Overview

A Double Blind Randomised Placebo-controlled Trial to Assess the Role of Iron Repletion in Glucose Homeostasis.

Status:
Terminated

Trial end date:
2020-03-09

Target enrollment:
0

Participant gender:
Female

Summary

In this study the investigators aim at addressing potential relationships between iron stores and glucose homeostasis. Iron (i.e. Ferric Carboxymaltose) will be perfused to pre-menopausal, iron-deficient non-anaemic women suffering from a chronic fatigue syndrome and parameters related to glucose homeostasis, parameters related to metabolic syndrome and inflammation will be measured before and after the intervention.

Phase:

Phase 4

Accepts Healthy Volunteers?

Details

Lead Sponsor:

Prof Gérard WAEBER

Collaborators:

Center for Primary Care and Public Health (Unisante), University of Lausanne, Switzerland
Centre Hospitalier Universitaire Vaudois
Policlinique Médicale Universitaire
University of Lausanne

Treatments:

Ferric Compounds
Pharmaceutical Solutions

Criteria

Inclusion Criteria:

- Premenopausal women.

- Negative pregnancy test.

- Adequate contraception during the study period and for 1 month following study
completion.

- Overt or relative iron deficiency at screening defined as follows:

Serum ferritin <50 ng/mL AND transferrin saturation <20%, OR Serum ferritin <30 ng/mL.

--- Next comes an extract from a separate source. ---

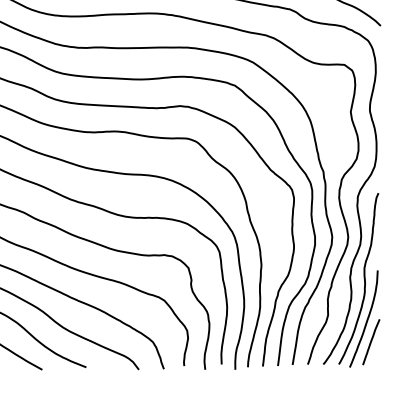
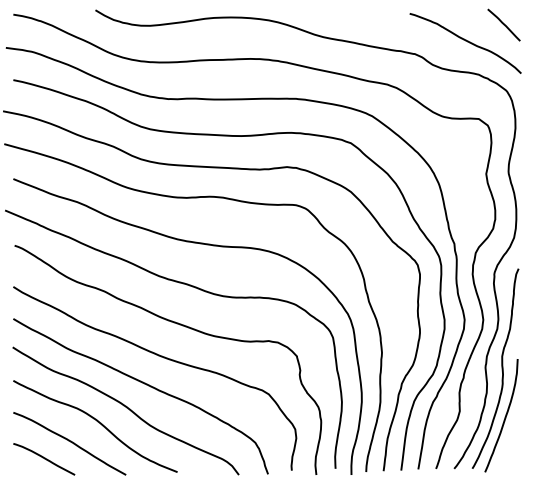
line: (370, 341) -> (509, 442), removed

- Serum C-reactive protein: <5 mg/L if not on oral contraception, OR <20 mg/L if use of
oral contraception

- Intolerance to oral iron formulations, or lack of efficacy of oral iron formulations.

- Minimum total score of 5 on the Visual analogic scale of fatigue.

- Normal levels of vitamin B12 and folic acid at screening.

- Availability and willingness to complete all study visits and procedures per protocol.

- Ability to sign an informed consent.

Exclusion Criteria:

- Age <18 years.

- Menopause (defined as an amenorrhea of at least 12 months).

- Irregularly menstruating women (menstrual cycle outside a range of 24-38 days in
duration) or experiencing overt metrorrhagia (simple spotting not being an exclusion
criteria).

- Body mass index <18.5 kg/m2 or >30 kg/m2.

- Diabetes, defined as subjects with HbA1c ≥ 6.5 % and/or with fasting blood glucose
levels ≥ 7 mmol/l and/or with a history of diabetes and/or by the use of anti-diabetic
drugs.

- Hb level <117 g/L or known haemoglobinopathy or haemochromatosis.

- Blood transfusion within the last 12 weeks.

- Intake of iron preparations 4 weeks prior to screening.

- Known hypersensitivity to FCM or to any other iron preparation.

- Suspicion of major depressive disorder based on Patient Health Questionnaire.

- Known chronic inflammatory disease, including human immunodeficiency virus, hepatitis
B or hepatitis C virus infection.

- Active malignancy.

- Decreased renal function (estimated glomerular filtration rate using the CKD-EPI
equation<60 ml/min/1.73m2).

- Liver dysfunction (aspartate aminotransferase and alanine aminotransferase > 3-fold
upper limit).

- Angina (Class IV).

- Asthma.

- Documented sleep apnoea.

- Important recent weight loss (>10% within the past month).

- Thyroid dysfunction (thyroid stimulating hormone >4 µU/mL).

- Reported weekly alcohol consumption > 14 standard drinks.

- Drug abuse (any drug consumption reported in the past 12 months).